| Available records |

- - -

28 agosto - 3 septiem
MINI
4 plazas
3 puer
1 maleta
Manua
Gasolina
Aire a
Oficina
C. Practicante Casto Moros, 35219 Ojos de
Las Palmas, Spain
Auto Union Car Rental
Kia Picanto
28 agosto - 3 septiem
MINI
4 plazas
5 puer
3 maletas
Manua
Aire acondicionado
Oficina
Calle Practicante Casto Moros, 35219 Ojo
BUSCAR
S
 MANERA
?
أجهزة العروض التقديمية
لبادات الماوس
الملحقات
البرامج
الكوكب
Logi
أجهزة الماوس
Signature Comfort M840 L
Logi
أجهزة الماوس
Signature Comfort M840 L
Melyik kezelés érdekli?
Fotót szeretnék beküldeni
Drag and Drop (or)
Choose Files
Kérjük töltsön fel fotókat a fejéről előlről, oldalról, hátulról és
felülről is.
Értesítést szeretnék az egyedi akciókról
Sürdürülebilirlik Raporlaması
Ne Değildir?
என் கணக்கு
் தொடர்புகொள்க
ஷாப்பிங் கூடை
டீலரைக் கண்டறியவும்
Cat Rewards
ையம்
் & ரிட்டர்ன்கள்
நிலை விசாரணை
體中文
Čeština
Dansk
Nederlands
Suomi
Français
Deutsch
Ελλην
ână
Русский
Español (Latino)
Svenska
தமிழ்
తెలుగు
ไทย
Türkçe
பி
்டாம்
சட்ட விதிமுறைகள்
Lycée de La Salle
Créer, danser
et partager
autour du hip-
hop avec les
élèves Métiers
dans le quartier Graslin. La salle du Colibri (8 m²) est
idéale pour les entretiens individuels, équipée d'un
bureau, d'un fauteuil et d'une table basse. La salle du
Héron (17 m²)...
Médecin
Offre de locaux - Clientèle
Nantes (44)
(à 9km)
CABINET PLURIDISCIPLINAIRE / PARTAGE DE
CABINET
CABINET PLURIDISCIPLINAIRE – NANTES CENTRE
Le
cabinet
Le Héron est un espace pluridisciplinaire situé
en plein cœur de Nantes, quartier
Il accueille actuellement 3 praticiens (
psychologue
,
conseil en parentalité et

- - -

| What needs to be done |
Once you have read the listing above, set it down again without alteration.

| Response for this exercise |
28 agosto - 3 septiem
MINI
4 plazas
3 puer
1 maleta
Manua
Gasolina
Aire a
Oficina
C. Practicante Casto Moros, 35219 Ojos de
Las Palmas, Spain
Auto Union Car Rental
Kia Picanto
28 agosto - 3 septiem
MINI
4 plazas
5 puer
3 maletas
Manua
Aire acondicionado
Oficina
Calle Practicante Casto Moros, 35219 Ojo
BUSCAR
S
 MANERA
?
أجهزة العروض التقديمية
لبادات الماوس
الملحقات
البرامج
الكوكب
Logi
أجهزة الماوس
Signature Comfort M840 L
Logi
أجهزة الماوس
Signature Comfort M840 L
Melyik kezelés érdekli?
Fotót szeretnék beküldeni
Drag and Drop (or)
Choose Files
Kérjük töltsön fel fotókat a fejéről előlről, oldalról, hátulról és
felülről is.
Értesítést szeretnék az egyedi akciókról
Sürdürülebilirlik Raporlaması
Ne Değildir?
என் கணக்கு
் தொடர்புகொள்க
ஷாப்பிங் கூடை
டீலரைக் கண்டறியவும்
Cat Rewards
ையம்
் & ரிட்டர்ன்கள்
நிலை விசாரணை
體中文
Čeština
Dansk
Nederlands
Suomi
Français
Deutsch
Ελλην
ână
Русский
Español (Latino)
Svenska
தமிழ்
తెలుగు
ไทย
Türkçe
பி
்டாம்
சட்ட விதிமுறைகள்
Lycée de La Salle
Créer, danser
et partager
autour du hip-
hop avec les
élèves Métiers
dans le quartier Graslin. La salle du Colibri (8 m²) est
idéale pour les entretiens individuels, équipée d'un
bureau, d'un fauteuil et d'une table basse. La salle du
Héron (17 m²)...
Médecin
Offre de locaux - Clientèle
Nantes (44)
(à 9km)
CABINET PLURIDISCIPLINAIRE / PARTAGE DE
CABINET
CABINET PLURIDISCIPLINAIRE – NANTES CENTRE
Le
cabinet
Le Héron est un espace pluridisciplinaire situé
en plein cœur de Nantes, quartier
Il accueille actuellement 3 praticiens (
psychologue
,
conseil en parentalité et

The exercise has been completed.